Please copy each line of the records below that holds the word "good".

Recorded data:

..........

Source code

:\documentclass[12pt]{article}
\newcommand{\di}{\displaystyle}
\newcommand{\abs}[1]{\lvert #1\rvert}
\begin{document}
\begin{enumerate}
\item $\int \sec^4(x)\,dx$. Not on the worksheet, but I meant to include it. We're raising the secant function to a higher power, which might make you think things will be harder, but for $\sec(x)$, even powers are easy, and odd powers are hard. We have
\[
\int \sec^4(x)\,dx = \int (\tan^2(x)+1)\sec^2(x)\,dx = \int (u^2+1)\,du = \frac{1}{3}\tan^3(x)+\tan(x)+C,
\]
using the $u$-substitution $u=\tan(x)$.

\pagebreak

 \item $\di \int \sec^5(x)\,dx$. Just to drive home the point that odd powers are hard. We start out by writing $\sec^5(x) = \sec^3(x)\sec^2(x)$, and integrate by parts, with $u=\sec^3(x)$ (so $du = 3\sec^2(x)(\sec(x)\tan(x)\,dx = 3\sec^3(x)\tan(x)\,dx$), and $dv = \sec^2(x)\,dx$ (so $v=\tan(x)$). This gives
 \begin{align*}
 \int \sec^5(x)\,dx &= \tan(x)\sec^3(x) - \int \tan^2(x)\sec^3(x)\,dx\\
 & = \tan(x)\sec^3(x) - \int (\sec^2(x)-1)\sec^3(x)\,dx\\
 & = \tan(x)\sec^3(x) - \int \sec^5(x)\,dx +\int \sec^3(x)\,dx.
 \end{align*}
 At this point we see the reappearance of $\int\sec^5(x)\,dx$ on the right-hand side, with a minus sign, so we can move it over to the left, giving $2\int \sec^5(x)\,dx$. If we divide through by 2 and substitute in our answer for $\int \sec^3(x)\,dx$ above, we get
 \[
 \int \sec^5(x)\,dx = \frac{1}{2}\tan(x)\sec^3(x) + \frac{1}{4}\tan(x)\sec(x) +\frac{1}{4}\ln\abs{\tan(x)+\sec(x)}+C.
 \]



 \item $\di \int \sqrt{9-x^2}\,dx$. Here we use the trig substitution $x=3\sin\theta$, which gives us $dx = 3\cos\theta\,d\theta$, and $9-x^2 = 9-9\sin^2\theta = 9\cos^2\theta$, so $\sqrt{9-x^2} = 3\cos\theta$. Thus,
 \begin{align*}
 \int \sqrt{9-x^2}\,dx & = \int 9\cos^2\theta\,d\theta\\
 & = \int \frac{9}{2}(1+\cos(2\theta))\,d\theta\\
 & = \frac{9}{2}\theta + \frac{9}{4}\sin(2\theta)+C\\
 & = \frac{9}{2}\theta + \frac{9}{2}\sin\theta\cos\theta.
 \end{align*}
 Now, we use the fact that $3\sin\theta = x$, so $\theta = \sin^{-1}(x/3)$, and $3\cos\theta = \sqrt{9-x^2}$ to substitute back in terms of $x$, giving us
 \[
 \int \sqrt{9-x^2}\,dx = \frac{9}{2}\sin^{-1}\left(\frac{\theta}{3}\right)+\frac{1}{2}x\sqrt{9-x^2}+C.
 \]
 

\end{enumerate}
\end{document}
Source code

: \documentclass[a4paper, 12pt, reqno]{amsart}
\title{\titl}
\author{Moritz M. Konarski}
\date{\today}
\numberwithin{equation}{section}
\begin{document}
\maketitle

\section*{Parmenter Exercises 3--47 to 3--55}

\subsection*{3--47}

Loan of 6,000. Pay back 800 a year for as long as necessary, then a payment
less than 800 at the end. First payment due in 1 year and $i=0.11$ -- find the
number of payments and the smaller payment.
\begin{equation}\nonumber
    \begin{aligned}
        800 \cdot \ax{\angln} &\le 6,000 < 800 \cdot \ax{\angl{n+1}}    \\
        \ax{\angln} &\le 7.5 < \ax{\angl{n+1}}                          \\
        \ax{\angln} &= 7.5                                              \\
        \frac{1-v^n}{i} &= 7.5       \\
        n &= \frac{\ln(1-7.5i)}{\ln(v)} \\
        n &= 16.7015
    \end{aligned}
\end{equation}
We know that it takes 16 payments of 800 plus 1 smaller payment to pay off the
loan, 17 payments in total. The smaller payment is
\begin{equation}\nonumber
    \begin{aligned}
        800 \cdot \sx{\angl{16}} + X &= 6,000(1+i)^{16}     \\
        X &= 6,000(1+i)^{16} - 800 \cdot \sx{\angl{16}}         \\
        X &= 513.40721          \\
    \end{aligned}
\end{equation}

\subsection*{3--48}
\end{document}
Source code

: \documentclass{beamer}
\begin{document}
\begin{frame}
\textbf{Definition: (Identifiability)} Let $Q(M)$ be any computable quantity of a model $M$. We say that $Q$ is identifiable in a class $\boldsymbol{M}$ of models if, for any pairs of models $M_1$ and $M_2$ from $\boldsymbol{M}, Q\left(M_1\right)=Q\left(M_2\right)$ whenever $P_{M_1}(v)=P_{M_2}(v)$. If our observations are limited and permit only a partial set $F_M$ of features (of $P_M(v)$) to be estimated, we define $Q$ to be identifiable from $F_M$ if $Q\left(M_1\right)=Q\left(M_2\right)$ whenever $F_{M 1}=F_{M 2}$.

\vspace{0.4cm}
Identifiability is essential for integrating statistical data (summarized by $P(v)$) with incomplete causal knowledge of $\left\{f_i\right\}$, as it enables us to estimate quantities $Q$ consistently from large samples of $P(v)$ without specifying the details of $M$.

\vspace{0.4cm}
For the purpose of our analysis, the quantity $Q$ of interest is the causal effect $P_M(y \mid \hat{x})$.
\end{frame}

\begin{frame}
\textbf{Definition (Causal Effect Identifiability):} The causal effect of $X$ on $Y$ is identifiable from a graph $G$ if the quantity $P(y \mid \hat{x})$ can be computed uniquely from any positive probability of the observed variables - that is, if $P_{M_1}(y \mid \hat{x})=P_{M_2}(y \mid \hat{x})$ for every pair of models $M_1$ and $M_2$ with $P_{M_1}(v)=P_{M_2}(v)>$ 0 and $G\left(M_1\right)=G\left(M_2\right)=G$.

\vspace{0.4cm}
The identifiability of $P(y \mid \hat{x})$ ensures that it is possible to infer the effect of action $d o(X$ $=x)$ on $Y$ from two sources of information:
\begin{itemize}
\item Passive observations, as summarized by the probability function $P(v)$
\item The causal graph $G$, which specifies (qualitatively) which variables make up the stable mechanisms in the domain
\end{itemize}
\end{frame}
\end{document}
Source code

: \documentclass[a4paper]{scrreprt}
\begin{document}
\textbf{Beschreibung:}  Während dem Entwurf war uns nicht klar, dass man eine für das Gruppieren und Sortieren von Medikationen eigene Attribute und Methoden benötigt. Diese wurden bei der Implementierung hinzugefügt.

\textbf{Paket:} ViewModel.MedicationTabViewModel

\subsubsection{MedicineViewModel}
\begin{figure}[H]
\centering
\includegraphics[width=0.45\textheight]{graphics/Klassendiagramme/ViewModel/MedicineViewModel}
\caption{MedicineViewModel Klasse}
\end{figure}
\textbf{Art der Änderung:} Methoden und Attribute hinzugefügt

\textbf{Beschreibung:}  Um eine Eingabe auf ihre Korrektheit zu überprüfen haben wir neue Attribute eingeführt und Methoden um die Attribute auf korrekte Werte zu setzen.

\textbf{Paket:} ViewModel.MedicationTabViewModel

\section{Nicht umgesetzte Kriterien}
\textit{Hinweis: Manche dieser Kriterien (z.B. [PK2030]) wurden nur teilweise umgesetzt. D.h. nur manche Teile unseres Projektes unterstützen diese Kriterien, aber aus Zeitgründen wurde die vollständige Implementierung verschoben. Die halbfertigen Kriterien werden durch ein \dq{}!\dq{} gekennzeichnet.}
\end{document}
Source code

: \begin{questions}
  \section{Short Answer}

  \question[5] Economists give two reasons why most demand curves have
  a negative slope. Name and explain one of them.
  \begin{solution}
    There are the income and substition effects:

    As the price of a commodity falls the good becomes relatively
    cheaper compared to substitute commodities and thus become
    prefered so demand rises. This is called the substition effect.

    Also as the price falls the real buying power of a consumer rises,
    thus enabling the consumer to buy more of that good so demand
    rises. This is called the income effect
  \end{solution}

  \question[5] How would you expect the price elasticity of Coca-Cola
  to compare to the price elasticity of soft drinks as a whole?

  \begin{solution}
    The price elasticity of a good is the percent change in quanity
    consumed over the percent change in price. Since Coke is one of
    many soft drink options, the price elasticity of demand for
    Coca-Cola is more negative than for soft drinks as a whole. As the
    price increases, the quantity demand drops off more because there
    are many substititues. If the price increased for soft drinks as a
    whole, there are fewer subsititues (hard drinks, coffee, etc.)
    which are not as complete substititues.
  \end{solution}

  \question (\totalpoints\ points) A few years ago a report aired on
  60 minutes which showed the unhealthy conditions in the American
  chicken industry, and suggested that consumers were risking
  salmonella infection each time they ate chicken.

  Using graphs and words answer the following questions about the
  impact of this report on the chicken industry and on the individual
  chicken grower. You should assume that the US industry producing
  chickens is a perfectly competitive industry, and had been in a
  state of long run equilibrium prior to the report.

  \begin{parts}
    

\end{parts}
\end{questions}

..........

• [Answer to this problem]:
    As the price of a commodity falls the good becomes relatively
    thus enabling the consumer to buy more of that good so demand
    The price elasticity of a good is the percent change in quanity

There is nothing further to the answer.